早朝の山里は大気がピーンと張り詰めているように感じます

Suiは、今日にも、開店以来延べ9000人目の

お客様をお迎えすることになりそうです。   (Y)

2011.5.9

06 5月

翠の窓vol.66 : カーネーション

 

「これは、被災地の宮城県名取市から届いたカーネーションで・・・」

と言いかけると、どの方も少しはっとされる表情でカーネーションを見つめなおされるようです。

名取市では、被害を免れたカーネーションが次々に育って出荷時期を迎えても、それを切り取る手が足りなかったり、流通がと滞ったりして困っているということですが、それを直接分けていただくことができましたので、200本ほどのカーネーションをお店に飾りながら、お客様に一本ずつお持ち帰りいただきました。

「名取のカーネーション栽培ニュースをテレビで見ました。泥水をかぶって大きな被害を被っているそうですね。」

被災地:名取市で栽培されているカーネーション「大事に飾って応援します。
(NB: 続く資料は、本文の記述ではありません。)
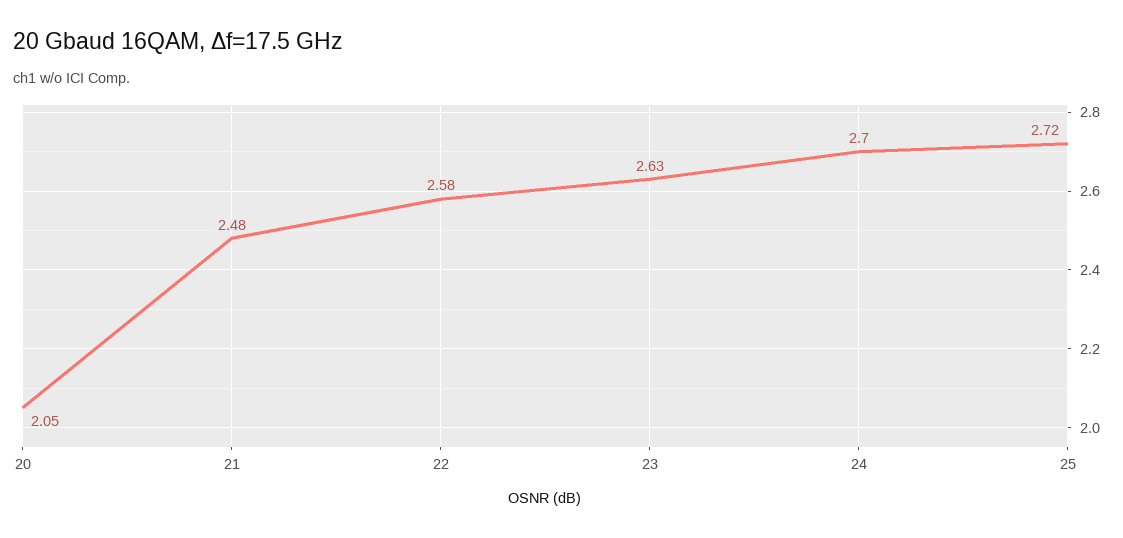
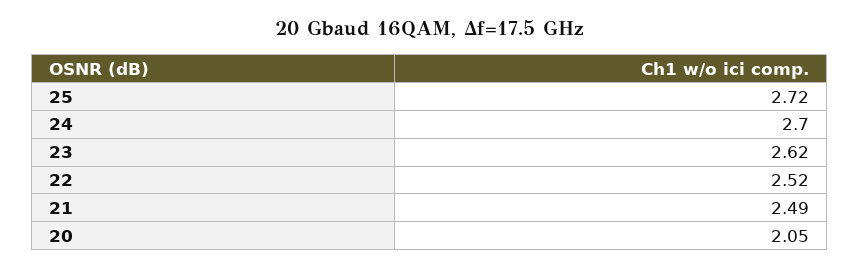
21: 2.48 -> 2.49
22: 2.58 -> 2.52
23: 2.63 -> 2.62

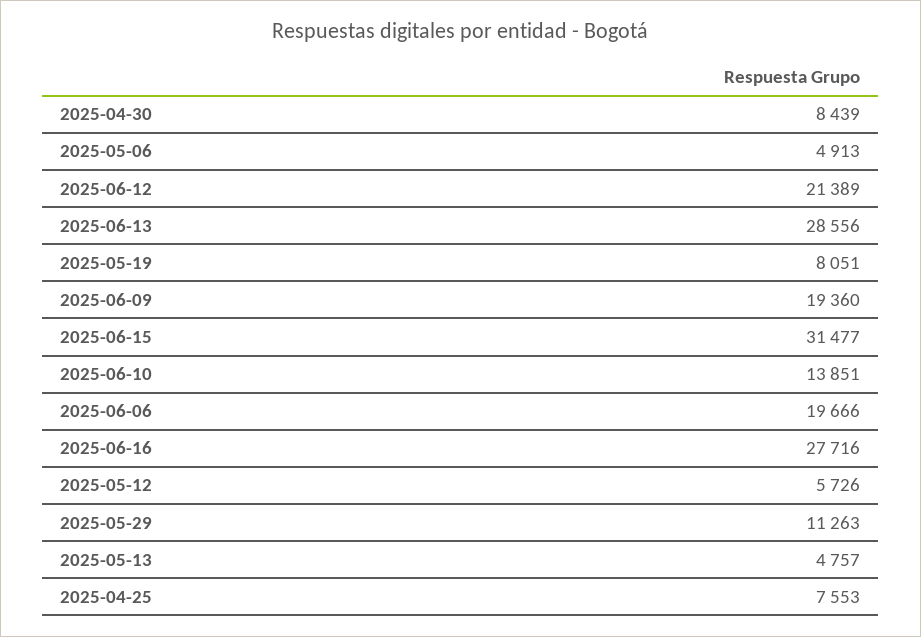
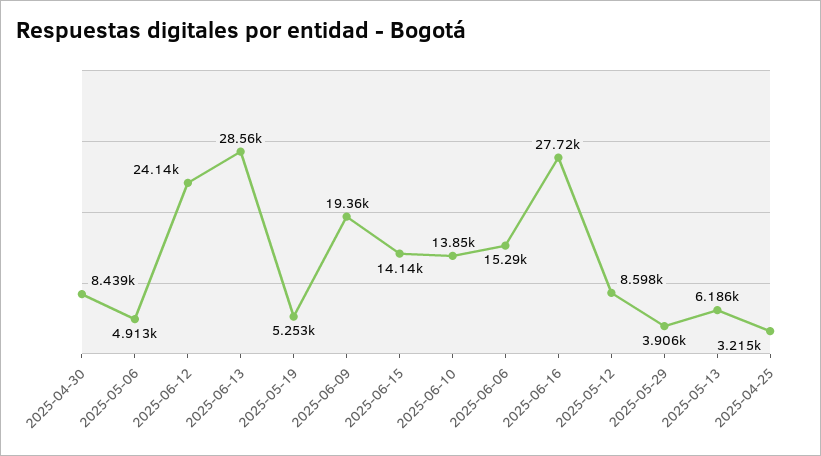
2025-06-12: 21389 -> 24140
2025-05-19: 8051 -> 5253
2025-06-15: 31477 -> 14140
2025-06-06: 19666 -> 15290
2025-05-12: 5726 -> 8598
2025-05-29: 11263 -> 3906
2025-05-13: 4757 -> 6186
2025-04-25: 7553 -> 3215

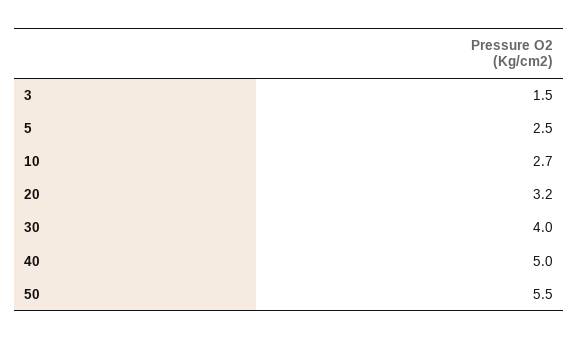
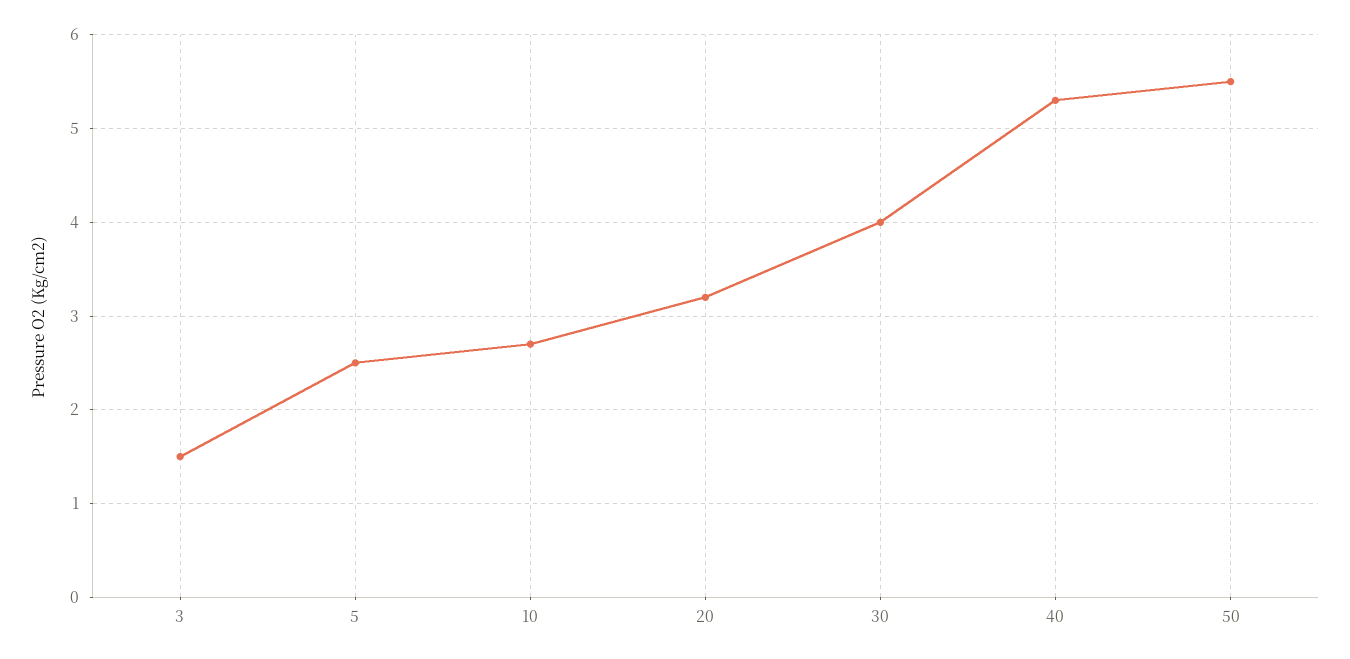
40: 5 -> 5.3

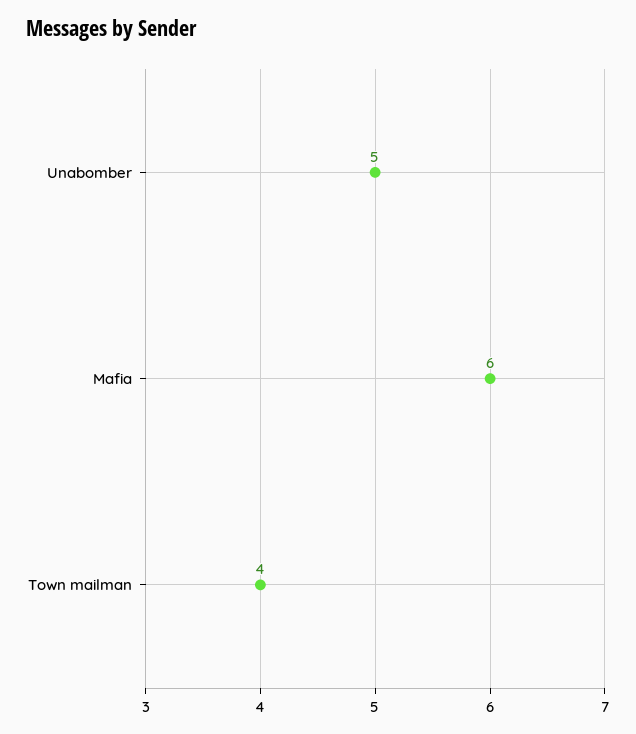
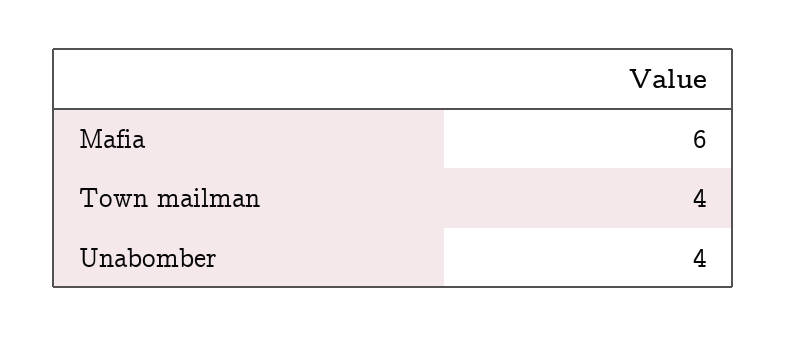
Unabomber: 5 -> 4

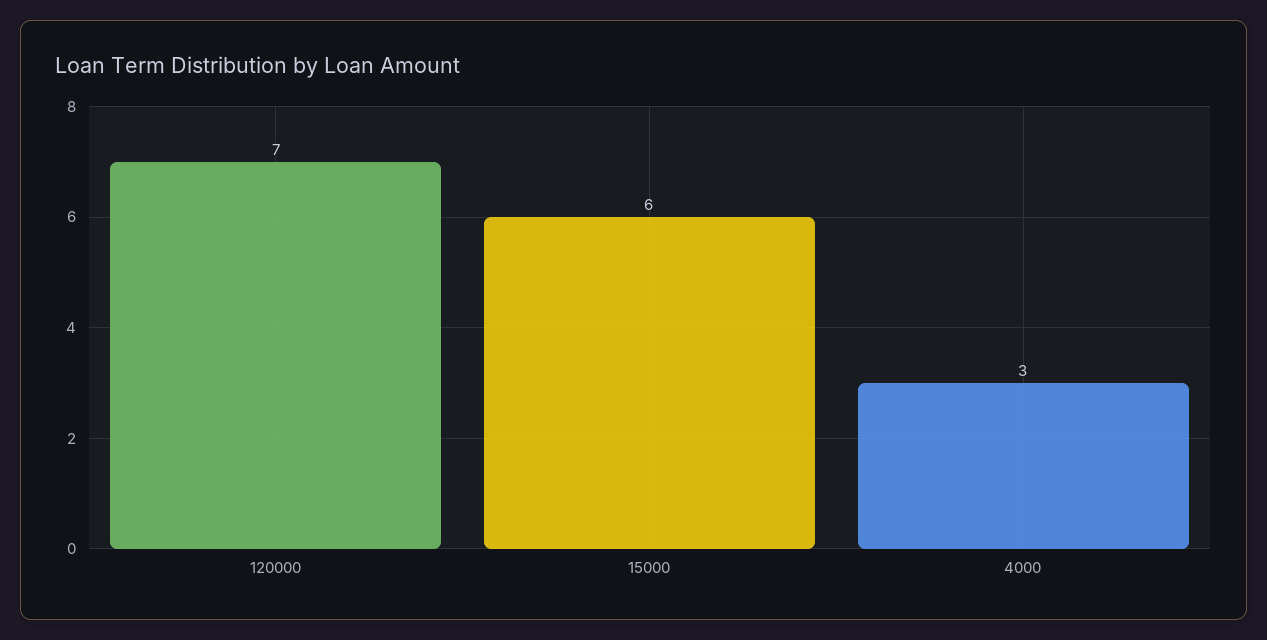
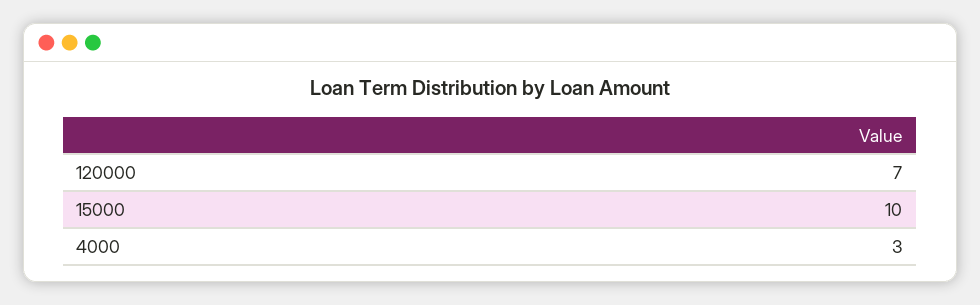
15000: 6 -> 10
」と、皆さん大事に持って帰ってくださいますので、お家に帰られたらご家族でひとしきり名取市の話題となって、それぞれに名取に思いを馳せていただいていることでしょう。

カーネーションといえば母の日、その母の日が間近になりましたが、被災地では、大切が大切なお母さんを亡くした方が大勢いらっしゃることを思うと、切なさがこみあげて涙が止まりません。

先日、石巻で被災されたお母さんにカーネーションを贈るつもりでいたというお客様が、是非この名取のカーネーションを贈ることにしたいということで、連絡先を教えました。

今日も名取から100本のカーネーションが届きます。母の日まで、皆さんにお渡しいたします。それぞれに大切なお母さんに思いを届ける幸せな母の日をお過ごしください。